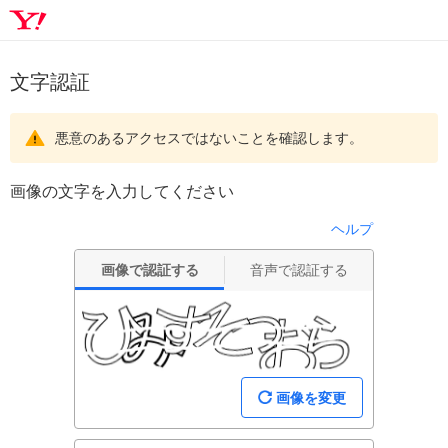
文字認証
悪意のあるアクセスではないことを確認します。
画像の文字を入力してください
ヘルプ
画像で認証する
音声で認証する
画像を変更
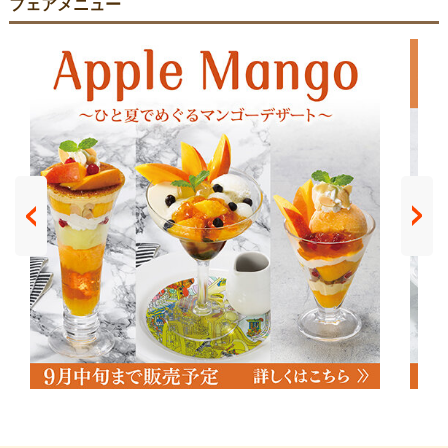
フェアメニュー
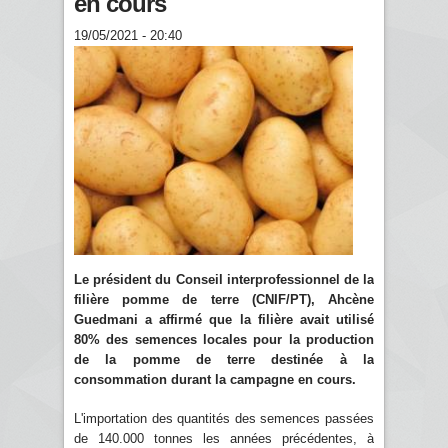
en cours
19/05/2021 - 20:40
Le président du Conseil interprofessionnel de la
filière pomme de terre (CNIF/PT), Ahcène
Guedmani a affirmé que la filière avait utilisé
80% des semences locales pour la production
de la pomme de terre destinée à la
consommation durant la campagne en cours.
L'importation des quantités des semences passées
de 140.000 tonnes les années précédentes, à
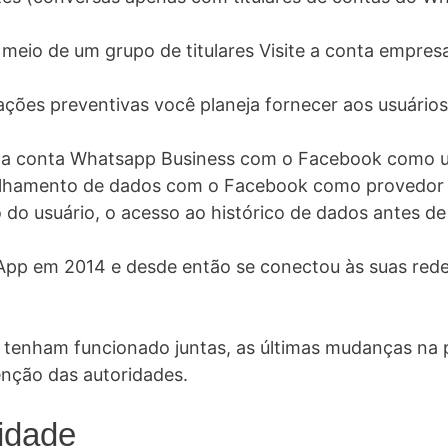
eio de um grupo de titulares Visite a conta empresa
cações preventivas você planeja fornecer aos usuári
r a conta Whatsapp Business com o Facebook como u
lhamento de dados com o Facebook como provedor d
 do usuário, o acesso ao histórico de dados antes de
pp em 2014 e desde então se conectou às suas redes
tenham funcionado juntas, as últimas mudanças na p
nção das autoridades.
cidade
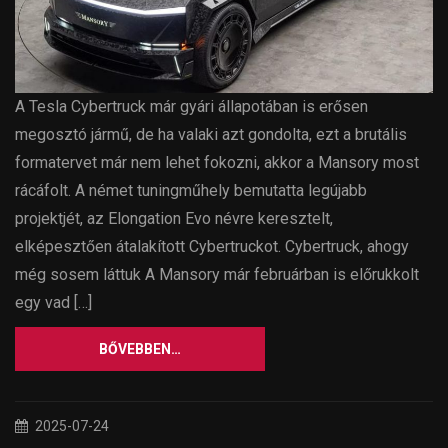
A Tesla Cybertruck már gyári állapotában is erősen
megosztó jármű, de ha valaki azt gondolta, ezt a brutális
formatervet már nem lehet fokozni, akkor a Mansory most
rácáfolt. A német tuningműhely bemutatta legújabb
projektjét, az Elongation Evo névre keresztelt,
elképesztően átalakított Cybertruckot. Cybertruck, ahogy
még sosem láttuk A Mansory már februárban is előrukkolt
egy vad […]
BŐVEBBEN…
2025-07-24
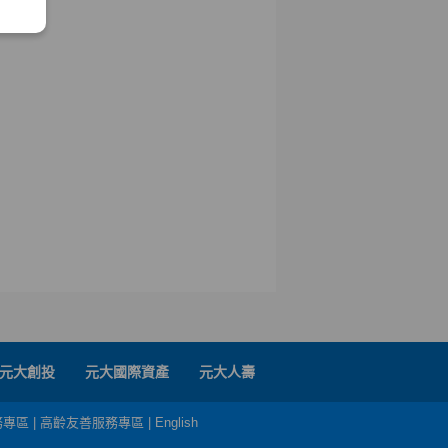
元大創投
元大國際資產
元大人壽
務專區
|
高齡友善服務專區
|
English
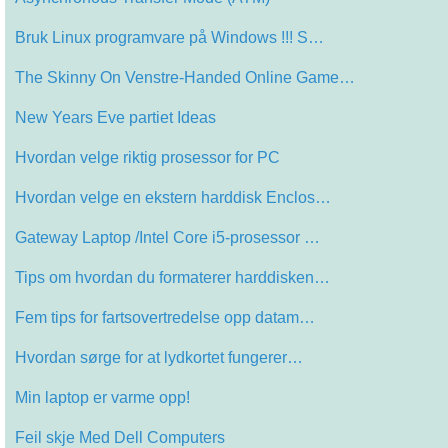
Bruk Linux programvare på Windows !!! S…
The Skinny On Venstre-Handed Online Game…
New Years Eve partiet Ideas
Hvordan velge riktig prosessor for PC
Hvordan velge en ekstern harddisk Enclos…
Gateway Laptop /Intel Core i5-prosessor …
Tips om hvordan du formaterer harddisken…
Fem tips for fartsovertredelse opp datam…
Hvordan sørge for at lydkortet fungerer…
Min laptop er varme opp!
Feil skje Med Dell Computers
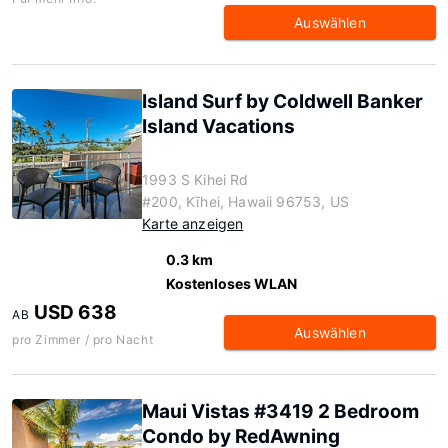
Auswählen
Island Surf by Coldwell Banker
Island Vacations
1993 S Kihei Rd
#200, Kīhei, Hawaii 96753, US
Karte anzeigen
0.3 km
Kostenloses WLAN
USD 638
AB
Auswählen
pro Zimmer / pro Nacht
Maui Vistas #3419 2 Bedroom
Condo by RedAwning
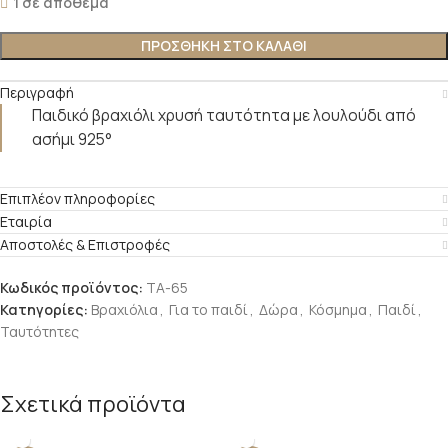
1 σε απόθεμα
ΠΡΟΣΘΉΚΗ ΣΤΟ ΚΑΛΆΘΙ
Περιγραφή
Παιδικό βραχιόλι χρυσή ταυτότητα με λουλούδι από
ασήμι 925°
Επιπλέον πληροφορίες
Εταιρία
Αποστολές & Επιστροφές
Κωδικός προϊόντος:
ΤΑ-65
Κατηγορίες:
Βραχιόλια
,
Για το παιδί
,
Δώρα
,
Κόσμημα
,
Παιδί
,
Ταυτότητες
Σχετικά προϊόντα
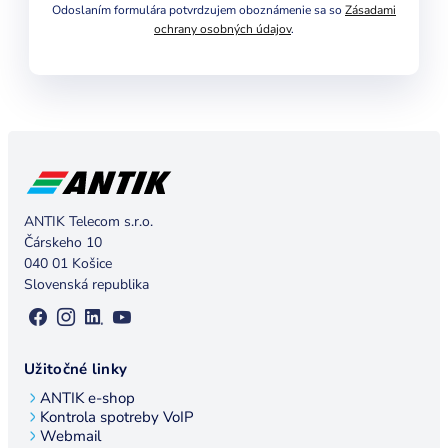
Odoslaním formulára potvrdzujem oboznámenie sa so
Zásadami
ochrany osobných údajov
.
ANTIK Telecom s.r.o.
Čárskeho 10
040 01 Košice
Slovenská republika
Užitočné linky
ANTIK e-shop
Kontrola spotreby VoIP
Webmail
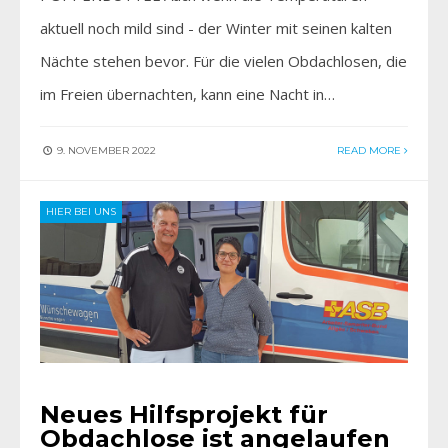
aktuell noch mild sind - der Winter mit seinen kalten
Nächte stehen bevor. Für die vielen Obdachlosen, die
im Freien übernachten, kann eine Nacht in…
9. NOVEMBER 2022
READ MORE
HIER BEI UNS
Neues Hilfsprojekt für
Obdachlose ist angelaufen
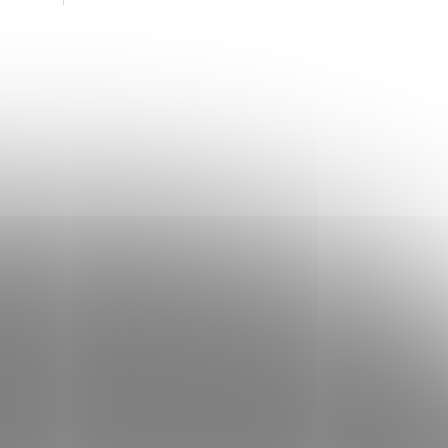
švábi.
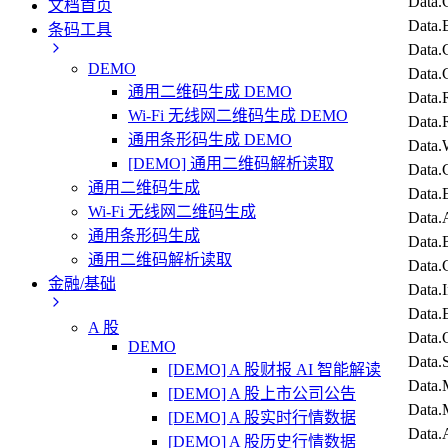
Data
文档首页
Dat
条码工具
Dat
DEMO
Data
通用二维码生成 DEMO
Dat
Wi-Fi 无线网二维码生成 DEMO
Data
通用条形码生成 DEMO
Data
[DEMO] 通用二维码解析读取
Data
通用二维码生成
Data
Wi-Fi 无线网二维码生成
Data
通用条形码生成
Data
通用二维码解析读取
Data
金融/基础
Data
Dat
A 股
Data
DEMO
Data
[DEMO] A 股财报 AI 智能解读
Data
[DEMO] A 股上市公司公告
Data
[DEMO] A 股实时行情数据
Data.
[DEMO] A 股历史行情数据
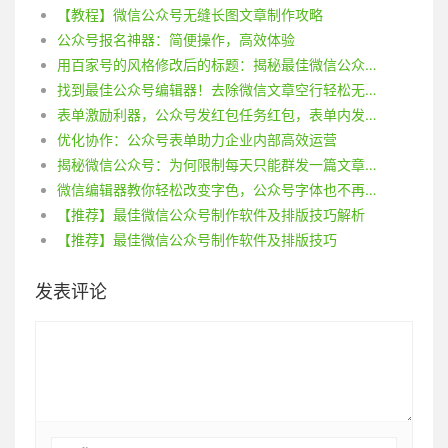
【教程】微信公众号无缝长图文章制作攻略
公众号报名神器：简便操作，高效体验
用百家号的风格修改后的标题：揭秘最佳微信公众号制作软件及排版技巧
找到最佳公众号编辑器！去除微信文章空行轻松无压力！
表单激励利器，公众号发红包任务红包，表单内发送闪电红包操作方式完全解析！
优化协作：公众号表单助力企业内部高效运营
揭秘微信公众号：为何限制每天只能群发一篇文章？
微信编辑器教你轻松改变字色，公众号字体也不再单调！
【推荐】最佳微信公众号制作软件及排版技巧解析
【推荐】最佳微信公众号制作软件及排版技巧
发表评论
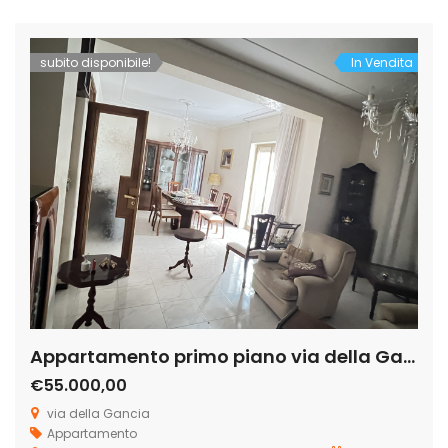
notano degli archi in stile arabo, ha una […]
subito disponibile!
In Vendita
Appartamento primo piano via della Gancia
€55.000,00
via della Gancia
Appartamento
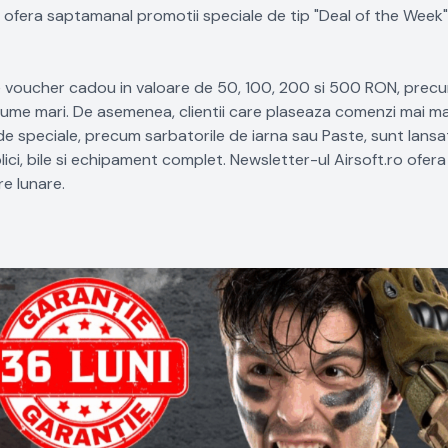
l ofera saptamanal promotii speciale de tip "Deal of the Week
em de voucher cadou in valoare de 50, 100, 200 si 500 RON, precu
ume mari. De asemenea, clientii care plaseaza comenzi mai ma
de speciale, precum sarbatorile de iarna sau Paste, sunt lans
ici, bile si echipament complet. Newsletter-ul Airsoft.ro ofera
re lunare.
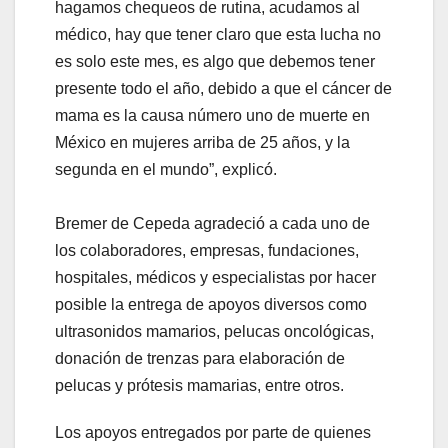
hagamos chequeos de rutina, acudamos al
médico, hay que tener claro que esta lucha no
es solo este mes, es algo que debemos tener
presente todo el año, debido a que el cáncer de
mama es la causa número uno de muerte en
México en mujeres arriba de 25 años, y la
segunda en el mundo”, explicó.
Bremer de Cepeda agradeció a cada uno de
los colaboradores, empresas, fundaciones,
hospitales, médicos y especialistas por hacer
posible la entrega de apoyos diversos como
ultrasonidos mamarios, pelucas oncológicas,
donación de trenzas para elaboración de
pelucas y prótesis mamarias, entre otros.
Los apoyos entregados por parte de quienes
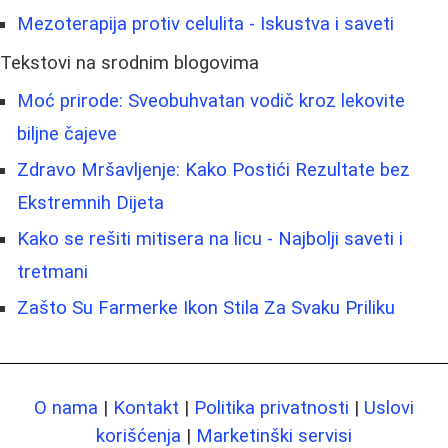
Mezoterapija protiv celulita - Iskustva i saveti
Tekstovi na srodnim blogovima
Moć prirode: Sveobuhvatan vodič kroz lekovite
biljne čajeve
Zdravo Mršavljenje: Kako Postići Rezultate bez
Ekstremnih Dijeta
Kako se rešiti mitisera na licu - Najbolji saveti i
tretmani
Zašto Su Farmerke Ikon Stila Za Svaku Priliku
O nama
|
Kontakt
|
Politika privatnosti
|
Uslovi
korišćenja
|
Marketinški servisi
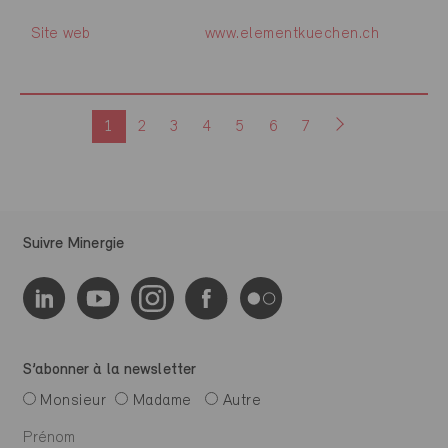
Site web
www.elementkuechen.ch
1
2
3
4
5
6
7
Suivre Minergie
S’abonner à la newsletter
Monsieur
Madame
Autre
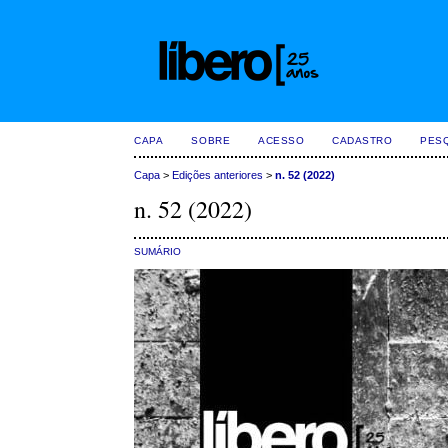
CAPA
SOBRE
ACESSO
CADASTRO
PES
Capa
>
Edições anteriores
>
n. 52 (2022)
n. 52 (2022)
SUMÁRIO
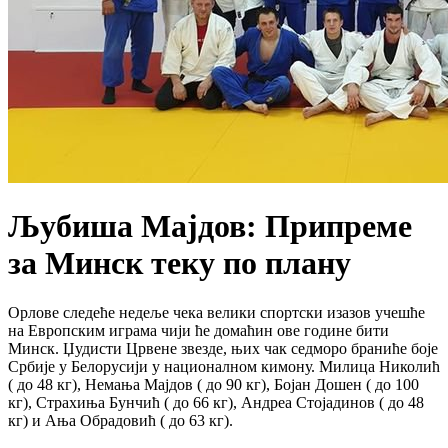
Љубиша Мајдов: Припреме
за Минск теку по плану
Орлове следеће недеље чека велики спортски изазов учешће
на Европским играма чији ће домаћин ове године бити
Минск. Џудисти Црвене звезде, њих чак седморо браниће боје
Србије у Белорусији у националном кимону. Милица Николић
( до 48 кг), Немања Мајдов ( до 90 кг), Бојан Дошен ( до 100
кг), Страхиња Бунчић ( до 66 кг), Андреа Стојадинов ( до 48
кг) и Ања Обрадовић ( до 63 кг).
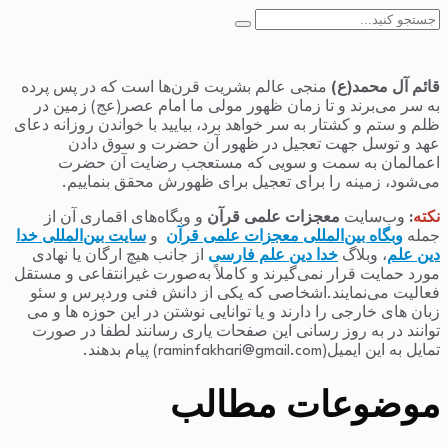
جستجو
برای:
قائم آل محمد(ع)
منجی عالم بشریت قرن‌ها است که در پس پرده
به سر می‌برند و تا زمان ظهور مولی ما امام عصر(عج) زمین در
ظلم و ستم و کشتار به سر خواهد برد، بیایید با خواندن روزانه دعای
عهد و توسل جهت تعجیل در ظهور آن حضرت و سوق دادن
اعمالمان به سمت و سویی که مستعجب رضایت آن حضرت
می‌شود، زمینه را برای تعجیل برای ظهورش محقق بنماییم.
نکته
:
وب‌سایت
معجزات علمی قرآن
و وبگاه‌های اقماری آن از
جمله
وبگاه بین‌المللی معجزات علمی قرآن
و
سایت بین‌المللی خدا
دین علم
، وبلاگ
خدا دین علم فارسی
از جانب هیچ ارگان یا نهادی
مورد حمایت قرار نمی‌گیرند و کاملاً به‌صورت غیرانتفاعی و مستقل
فعالیت می‌نمایند.اشخاصی که یکی از دانش فنی وردپرس و سئو
زبان های خارجی را دارند و یا توانایی نوشتن در این حوزه ها و می
توانند در به روز رسانی این صفحات یاری رسانند لطفا در صورت
تمایل به این ایمیل(raminfakhari@gmail.com) پیام بدهند.
موضوعات مطالب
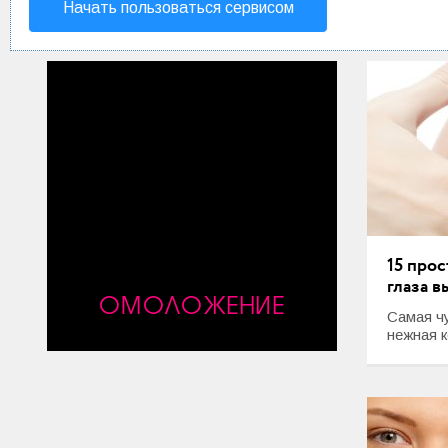
Начать пользоваться сервисом
15 прос
глаза 
ОМОЛОЖЕНИЕ
Самая чу
нежная к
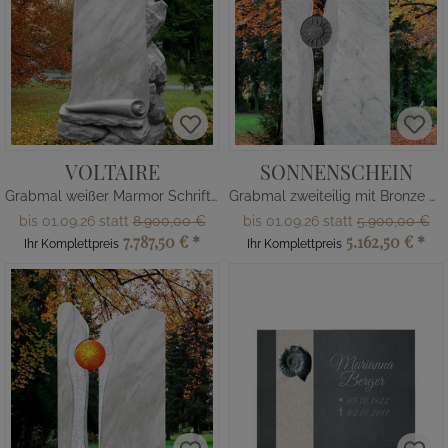
VOLTAIRE
SONNENSCHEIN
Grabmal weißer Marmor Schriftrolle
Grabmal zweiteilig mit Bronze Sonne
bis 01.09.26 statt
8.900,00 €
bis 01.09.26 statt
5.900,00 €
7.787,50 €
*
5.162,50 €
*
Ihr Komplettpreis
Ihr Komplettpreis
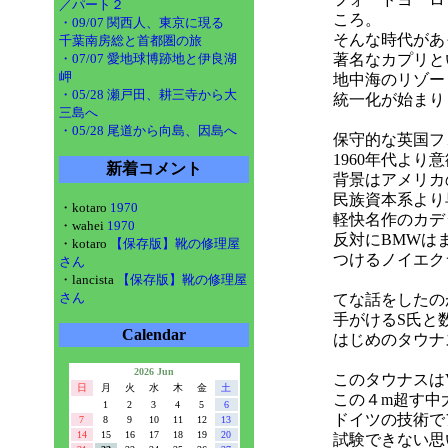
／パート２
ころ。
・09/07 関西人、東京に現る
そんな時代があ
千葉南房総と首都圏の旅
・07/07 愛地球博跡地と伊良湖
著名なカプリと
岬
地中海のリゾー
・05/28 瀬戸田、耕三寺から大
統一化が始まり
三島へ
・05/28 尾道から向島、因島へ
保守的な英国フ
1960年代よ
新着コメント
背景はアメリカ
民族資本系より
・kotaro
1970
軽快名作のカデ
・wahei
1970
反対にBMWは
・kotaro
【保存版】靴の修理屋
つけるノイエクラ
さん
・lancista
【保存版】靴の修理屋
さん
てな話をしたの
手がけるS氏と
Calendar
はじめのタウナ
2026 Jun
このタウナスはV
日
月
火
水
木
金
土
この４m超す中
1
2
3
4
5
6
ドイツの技術で
7
8
9
10
11
12
13
14
15
16
17
18
19
20
試験できない思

WHAT IS REQUIRED:
Please identify every line in the data above that contains the word "della", and copy each of those lines.

ANSWER SECTION:
Appartamento primo piano via della Gancia
via della Gancia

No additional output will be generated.